Jeśli zastanawiacie się, na czym zagrać w Alder’s Blood, to wydaje mi się, że PC jest lepszym rozwiązaniem. W trybie handheldowym na ekranie Switcha naprawdę mało widać, szczególnie przy świetle dziennym. Trzeba przyznać jednak, że gra autorstwa Shockwork Games wygląda świetnie. Graficy oraz rysownicy naprawdę się postarali, a utrzymanie całości w spójnym klimacie pozytywnie wpływa na odbiór gry. Błędów nie udało się jednak uniknąć. Szczególnie w kość dał mi zupełnie niezrozumiały system zapisu. Kilkukrotnie zdarzyło mi się, że po wczytaniu gra była w zupełne innym momencie, niż kiedy ją zapisywałem. Niejednokrotnie zdarzyło się również, że po  wczytaniu moje postacie miały, inną niż powinny, liczbę punktów staminy. Jednym słowem system zapisów jest skopany i raczej nie można mu ufać. Muszę przyznać, że podczas mojej przygody zszargał mi sporo nerwów. Dodatkowo parę razy doświadczyłem zawieszenia się gry, co wiązało się z koniecznością jej ponownego uruchamiania. Mam nadzieję, że PC-towa wersja zostanie nieco poprawiona.

Alder's Blood Screen7

Czy warto zagrać w Alder’s Blood?

▶ Przedstawione dane:
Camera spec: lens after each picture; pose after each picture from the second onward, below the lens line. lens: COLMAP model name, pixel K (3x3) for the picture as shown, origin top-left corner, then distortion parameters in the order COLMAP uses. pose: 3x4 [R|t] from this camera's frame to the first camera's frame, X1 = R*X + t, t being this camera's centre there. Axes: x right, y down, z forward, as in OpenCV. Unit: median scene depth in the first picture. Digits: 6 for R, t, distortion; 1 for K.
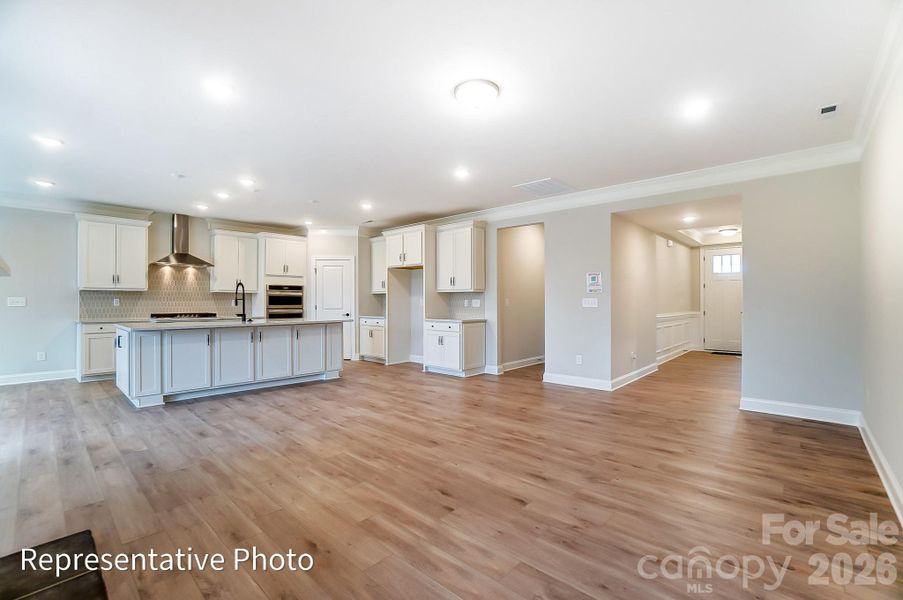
lens RADIAL K [[395.5, 0, 451.2], [0, 395.5, 298.1], [0, 0, 1]] dist [-0.034944, 0.001902]
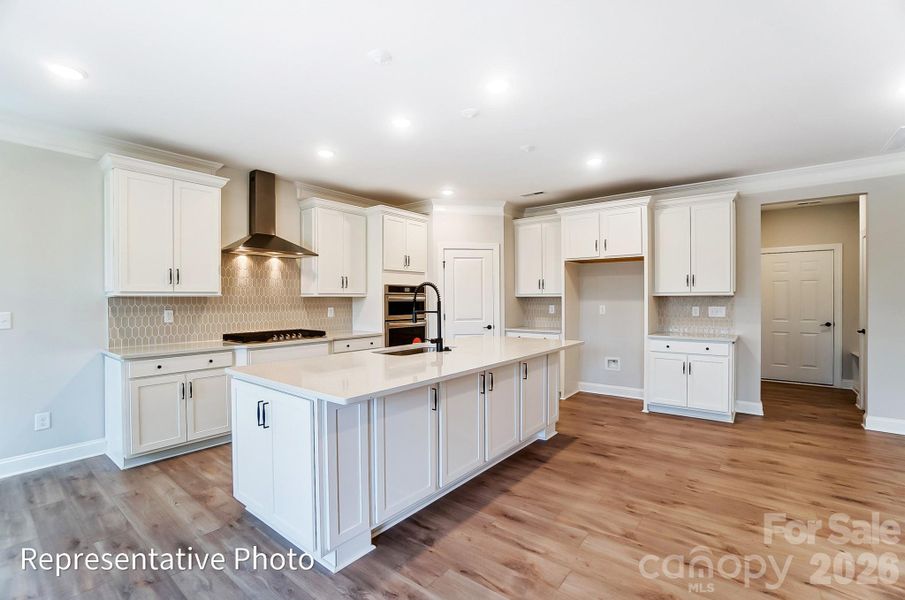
lens RADIAL K [[396.3, 0, 455.7], [0, 396.3, 302.6], [0, 0, 1]] dist [-0.034944, 0.001902]
pose [[0.996818, -0.005613, 0.079519, -0.444653], [0.004190, 0.999828, 0.018047, -0.016961], [-0.079606, -0.017656, 0.996670, 0.350004]]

▶ Treść zadania: Proszę przetłumaczyć na język angielski zdanie z fragmentu o grze Alder’s Blood: „Trzeba przyznać jednak, że gra autorstwa Shockwork Games wygląda świetnie.” Zamieszczony wykaz nie ma związku z fragmentem.

▶ Rozwiązanie zadania: One has to admit, however, that the game by Shockwork Games looks great.